Can Calorie Counting Reliance Be Actually Harmful?

People opt for meal prep services with a huge array of goals in mind from building muscle, maintaining health and ensuring a balanced, nutritious intake of food, but by far the most common goal is weight loss.

There are countless different weight loss philosophies out there and the physiology behind losing weight, gaining muscle and maintaining nutritional balance is complex, but a lot of people preparing meal plans for themselves focus on one metric in particular.

The calorie is a unit of energy, typically defined as the amount of heat required to increase the temperature of a gram of water by one degree Celsius. 

A lot of the calories we consume provide energy to power the basic functions of the body (also known as the Basal metabolic rate), some are used to digest and metabolise the food we eat, some are burned during workouts and everyday activity whilst the rest is stored as fat.

It’s commonly the primary metric used in creating weight loss diets because it makes the most sense that the fewer calories you consume (as long as you keep the same amount of nutrients) the more stored fat you burn and the more weight you lose. 

For the most part, this is correct, but it is also an incomplete metric, and relying solely on calorie counting can be harmful, particularly because it can create the illusion that all calories are identical.

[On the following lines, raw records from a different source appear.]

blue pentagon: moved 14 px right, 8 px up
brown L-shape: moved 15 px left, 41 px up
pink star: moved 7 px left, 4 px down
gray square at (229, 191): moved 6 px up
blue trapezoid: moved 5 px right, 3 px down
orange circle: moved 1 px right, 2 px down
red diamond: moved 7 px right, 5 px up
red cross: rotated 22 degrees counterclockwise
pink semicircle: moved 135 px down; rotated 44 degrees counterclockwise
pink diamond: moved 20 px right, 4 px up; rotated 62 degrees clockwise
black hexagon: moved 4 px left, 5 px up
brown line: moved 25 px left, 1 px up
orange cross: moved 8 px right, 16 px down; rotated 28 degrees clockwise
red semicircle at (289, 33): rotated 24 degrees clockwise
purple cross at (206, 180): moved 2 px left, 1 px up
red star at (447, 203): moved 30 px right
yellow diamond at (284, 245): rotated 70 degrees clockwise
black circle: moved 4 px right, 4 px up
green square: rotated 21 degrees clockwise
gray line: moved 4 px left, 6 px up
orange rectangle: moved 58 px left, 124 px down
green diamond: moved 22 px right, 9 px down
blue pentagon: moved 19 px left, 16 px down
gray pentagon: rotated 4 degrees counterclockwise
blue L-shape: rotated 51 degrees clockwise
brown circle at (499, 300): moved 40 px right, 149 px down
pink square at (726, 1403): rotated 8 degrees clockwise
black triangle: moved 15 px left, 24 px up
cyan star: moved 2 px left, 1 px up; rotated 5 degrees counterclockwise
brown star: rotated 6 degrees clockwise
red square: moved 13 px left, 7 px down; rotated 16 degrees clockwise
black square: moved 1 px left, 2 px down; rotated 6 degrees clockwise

Generally, rather than focus on lowering calorie count, make sure that every calorie counts and is filled with as few ultra-processed foods as possible and as many nutrients as your body needs.

This combined with a strong exercise regime, a healthy sleep routine and reducing your stress as much as possible can be far more effective than attempting a heavily calorie-restrictive diet.

Essentially, the calorie is a good starting point for exploring weight loss, but much like how weight loss is not the be-all and end-all of health, the calorie is not the only part of dieting that matters.